First is the urgency of the situation. Data sharing has been tied to grant funding, and since grant funding is increasingly hard to get, and is directly related to researchers retaining their jobs, stress levels around research data sharing are elevated. This stress and urgency can result in poor practices and even a level of hostility toward the topic. So it’s important for researchers to have access to trusted experts that can help them tailor realistic solutions on a timeline that works for the project. Data librarians and other information professionals fill this role admirably as they have the bandwidth to keep up on changing expectations, know about other available resources, and understand current standards and practices. Librarians are also champions at listening, reflecting back, and clarifying needs, which can reduce stress levels to the point where researchers can do more than the bare minimum.

The second key challenge is locating proper expertise. Because the nature of research is to  grapple with problems that have yet to be solved, the data sets that research generates are custom-built collections of diverse materials. How do we tap into existing expertise and develop new expertise to curate it all? One solution is to form collaborations that swap or share their expertise. One such group is the Data Curation Network, while other collaborations around sharing research data include state or national repositories (such as Canada’s Digital Research Alliance and the Texas Data Repository). These distributed networks of expertise ensure that researchers have access to the best and brightest data curators, no matter where they may be employed.

Can you tell us a bit about the research group you were paired with for the workshop? What kinds of challenges were they facing? How were you able to help them?

I had the pleasure of working with the Michigan Maple River Dam research project, a data community that charts changes to the river ecosystem both before and after the dam removal. There are a number of different science disciplines involved, as well as a diverse array of stakeholders, including indigenous communities, homeowner associations, state natural resources departments, as well as academic researchers and private companies. Their data is  collected and organized around specific questions, resulting in a custom-built database. This makes it hard to choose just one metadata schema or a single data repository. They also struggle with getting researchers to meet high metadata standards and meeting the expectations of the many stakeholders who may want the data presented in different ways.

Impressively, they have a data manager that had already consulted with a data librarian and started a database with metadata elements. I had a few specific suggestions, such as creating a memorandum of understanding with researchers that clarify the expectations on metadata collection and paying extra attention to stakeholders who may be wary about data sharing. For example, reaching out to indigenous communities to get their input can enhance the quality of the data shared, and consulting with experts to ensure appropriate communication with all of the stakeholders. My general suggestions included celebrating the good practices they already had in place and prioritizing which efforts should be done first.

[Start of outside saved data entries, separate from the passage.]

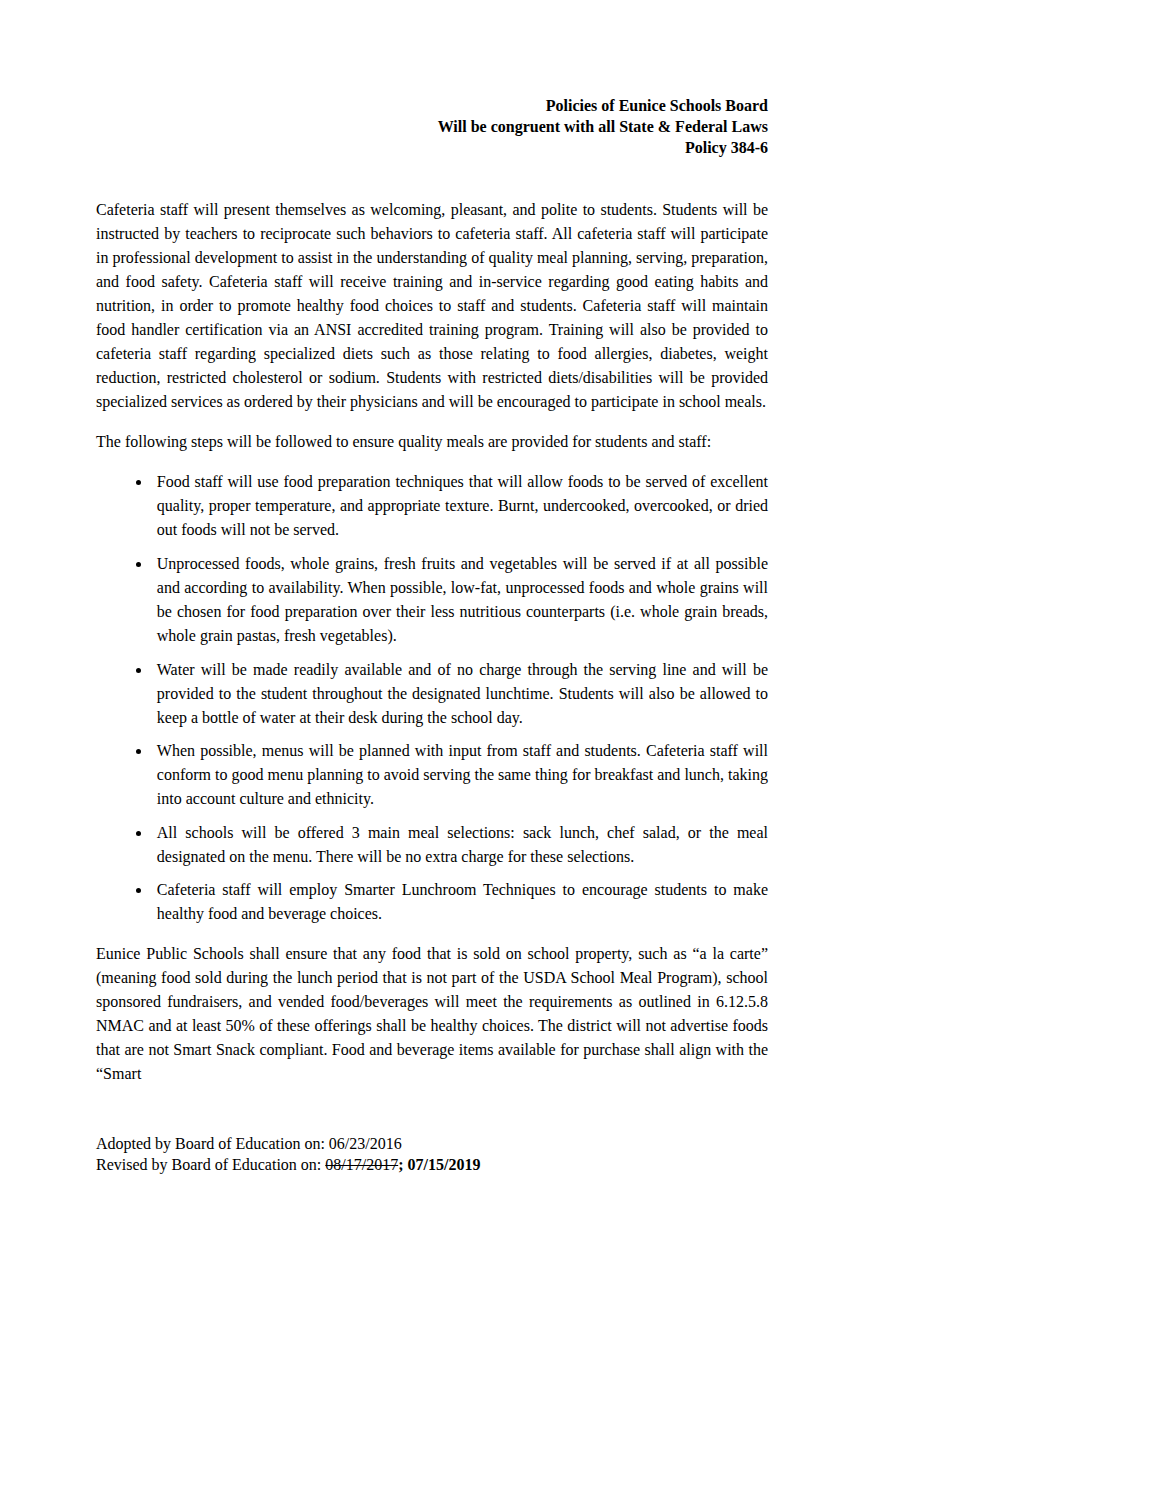Policies of Eunice Schools Board
Will be congruent with all State & Federal Laws
Policy 384-6
Cafeteria staff will present themselves as welcoming, pleasant, and polite to students. Students will be instructed by teachers to reciprocate such behaviors to cafeteria staff. All cafeteria staff will participate in professional development to assist in the understanding of quality meal planning, serving, preparation, and food safety. Cafeteria staff will receive training and in-service regarding good eating habits and nutrition, in order to promote healthy food choices to staff and students. Cafeteria staff will maintain food handler certification via an ANSI accredited training program. Training will also be provided to cafeteria staff regarding specialized diets such as those relating to food allergies, diabetes, weight reduction, restricted cholesterol or sodium. Students with restricted diets/disabilities will be provided specialized services as ordered by their physicians and will be encouraged to participate in school meals.
The following steps will be followed to ensure quality meals are provided for students and staff:
Food staff will use food preparation techniques that will allow foods to be served of excellent quality, proper temperature, and appropriate texture. Burnt, undercooked, overcooked, or dried out foods will not be served.
Unprocessed foods, whole grains, fresh fruits and vegetables will be served if at all possible and according to availability. When possible, low-fat, unprocessed foods and whole grains will be chosen for food preparation over their less nutritious counterparts (i.e. whole grain breads, whole grain pastas, fresh vegetables).
Water will be made readily available and of no charge through the serving line and will be provided to the student throughout the designated lunchtime. Students will also be allowed to keep a bottle of water at their desk during the school day.
When possible, menus will be planned with input from staff and students. Cafeteria staff will conform to good menu planning to avoid serving the same thing for breakfast and lunch, taking into account culture and ethnicity.
All schools will be offered 3 main meal selections: sack lunch, chef salad, or the meal designated on the menu. There will be no extra charge for these selections.
Cafeteria staff will employ Smarter Lunchroom Techniques to encourage students to make healthy food and beverage choices.
Eunice Public Schools shall ensure that any food that is sold on school property, such as “a la carte” (meaning food sold during the lunch period that is not part of the USDA School Meal Program), school sponsored fundraisers, and vended food/beverages will meet the requirements as outlined in 6.12.5.8 NMAC and at least 50% of these offerings shall be healthy choices. The district will not advertise foods that are not Smart Snack compliant. Food and beverage items available for purchase shall align with the “Smart
Adopted by Board of Education on: 06/23/2016
Revised by Board of Education on: 08/17/2017; 07/15/2019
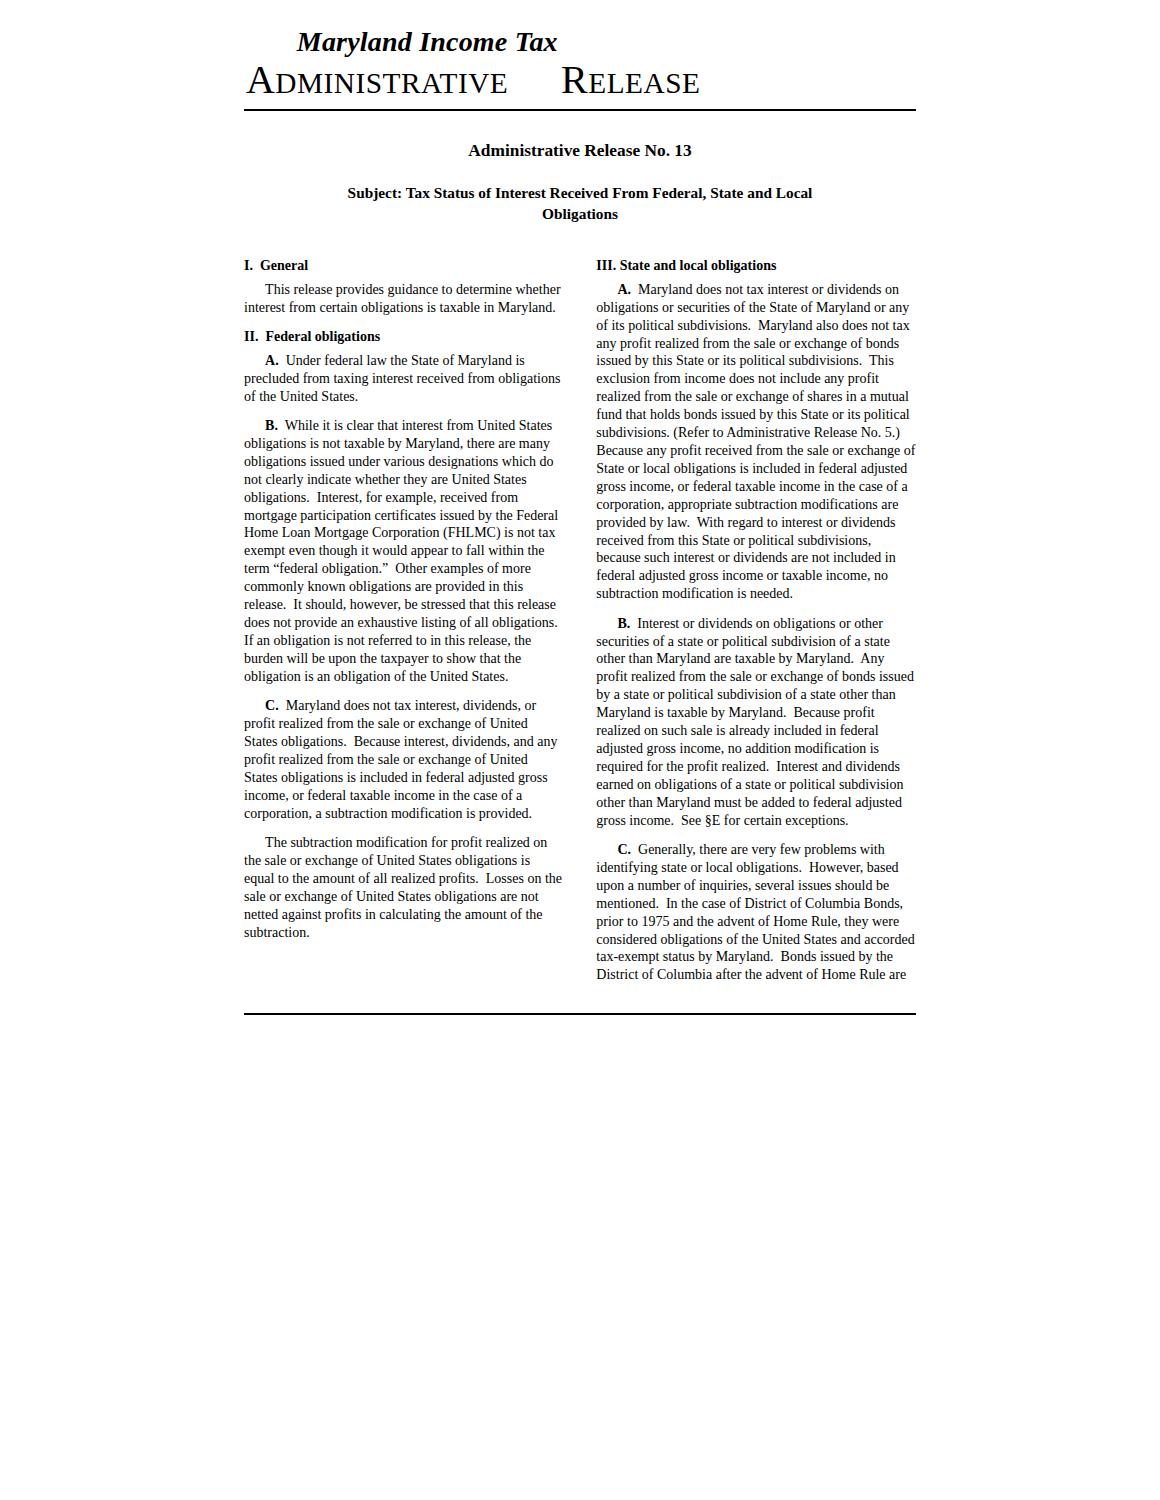Maryland Income Tax
ADMINISTRATIVE RELEASE
Administrative Release No. 13
Subject: Tax Status of Interest Received From Federal, State and Local Obligations
I. General
This release provides guidance to determine whether interest from certain obligations is taxable in Maryland.
II. Federal obligations
A. Under federal law the State of Maryland is precluded from taxing interest received from obligations of the United States.
B. While it is clear that interest from United States obligations is not taxable by Maryland, there are many obligations issued under various designations which do not clearly indicate whether they are United States obligations. Interest, for example, received from mortgage participation certificates issued by the Federal Home Loan Mortgage Corporation (FHLMC) is not tax exempt even though it would appear to fall within the term “federal obligation.” Other examples of more commonly known obligations are provided in this release. It should, however, be stressed that this release does not provide an exhaustive listing of all obligations. If an obligation is not referred to in this release, the burden will be upon the taxpayer to show that the obligation is an obligation of the United States.
C. Maryland does not tax interest, dividends, or profit realized from the sale or exchange of United States obligations. Because interest, dividends, and any profit realized from the sale or exchange of United States obligations is included in federal adjusted gross income, or federal taxable income in the case of a corporation, a subtraction modification is provided.
The subtraction modification for profit realized on the sale or exchange of United States obligations is equal to the amount of all realized profits. Losses on the sale or exchange of United States obligations are not netted against profits in calculating the amount of the subtraction.
III. State and local obligations
A. Maryland does not tax interest or dividends on obligations or securities of the State of Maryland or any of its political subdivisions. Maryland also does not tax any profit realized from the sale or exchange of bonds issued by this State or its political subdivisions. This exclusion from income does not include any profit realized from the sale or exchange of shares in a mutual fund that holds bonds issued by this State or its political subdivisions. (Refer to Administrative Release No. 5.) Because any profit received from the sale or exchange of State or local obligations is included in federal adjusted gross income, or federal taxable income in the case of a corporation, appropriate subtraction modifications are provided by law. With regard to interest or dividends received from this State or political subdivisions, because such interest or dividends are not included in federal adjusted gross income or taxable income, no subtraction modification is needed.
B. Interest or dividends on obligations or other securities of a state or political subdivision of a state other than Maryland are taxable by Maryland. Any profit realized from the sale or exchange of bonds issued by a state or political subdivision of a state other than Maryland is taxable by Maryland. Because profit realized on such sale is already included in federal adjusted gross income, no addition modification is required for the profit realized. Interest and dividends earned on obligations of a state or political subdivision other than Maryland must be added to federal adjusted gross income. See §E for certain exceptions.
C. Generally, there are very few problems with identifying state or local obligations. However, based upon a number of inquiries, several issues should be mentioned. In the case of District of Columbia Bonds, prior to 1975 and the advent of Home Rule, they were considered obligations of the United States and accorded tax-exempt status by Maryland. Bonds issued by the District of Columbia after the advent of Home Rule are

What did you learn from participating in the workshop? How will this inform your approach to helping research communities on your campus share data?

For me, this workshop underscored the value of working in a team to share data. Data support in libraries is often considered informational or transactional, and this underestimates the group effort required, the necessity of dialogue, and the immeasurable value of trust. It was illuminating to see the workshop participants, from vastly different research backgrounds, start to self-navigate towards similar solutions for their problems by comparing and sharing what their efforts had cost and whether they were successful. This kind of rapid development of trust between research groups can lead to better real-world practices, something you don’t always see in a more transactional environment where the ‘sage on the stage’ just tells researchers what to do. I will definitely be connecting research groups that I hadn’t connected with in the past, as this workshop demonstrated how researchers are adept at self-navigating to solutions given the right information and environment.

Many research teams in our workshop cohort did not have established ties with data librarians. What kinds of steps can universities take to better support these kinds of collaborations? 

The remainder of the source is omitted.